Provided data:
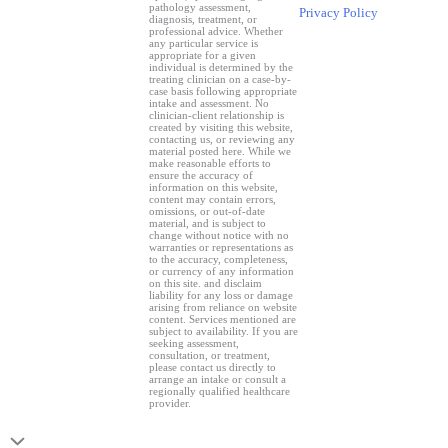
pathology assessment,
Privacy Policy
diagnosis, treatment, or
professional advice. Whether
any particular service is
appropriate for a given
individual is determined by the
treating clinician on a case-by-
case basis following appropriate
intake and assessment. No
clinician-client relationship is
created by visiting this website,
contacting us, or reviewing any
material posted here. While we
make reasonable efforts to
ensure the accuracy of
information on this website,
content may contain errors,
omissions, or out-of-date
material, and is subject to
change without notice with no
warranties or representations as
to the accuracy, completeness,
or currency of any information
on this site. and disclaim
liability for any loss or damage
arising from reliance on website
content. Services mentioned are
subject to availability. If you are
seeking assessment,
consultation, or treatment,
please contact us directly to
arrange an intake or consult a
regionally qualified healthcare
provider.
Scroll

What is being asked: Make an exact copy of the data above, pictures excluded.

Answer to this exercise:
pathology assessment,
Privacy Policy
diagnosis, treatment, or
professional advice. Whether
any particular service is
appropriate for a given
individual is determined by the
treating clinician on a case-by-
case basis following appropriate
intake and assessment. No
clinician-client relationship is
created by visiting this website,
contacting us, or reviewing any
material posted here. While we
make reasonable efforts to
ensure the accuracy of
information on this website,
content may contain errors,
omissions, or out-of-date
material, and is subject to
change without notice with no
warranties or representations as
to the accuracy, completeness,
or currency of any information
on this site. and disclaim
liability for any loss or damage
arising from reliance on website
content. Services mentioned are
subject to availability. If you are
seeking assessment,
consultation, or treatment,
please contact us directly to
arrange an intake or consult a
regionally qualified healthcare
provider.
Scroll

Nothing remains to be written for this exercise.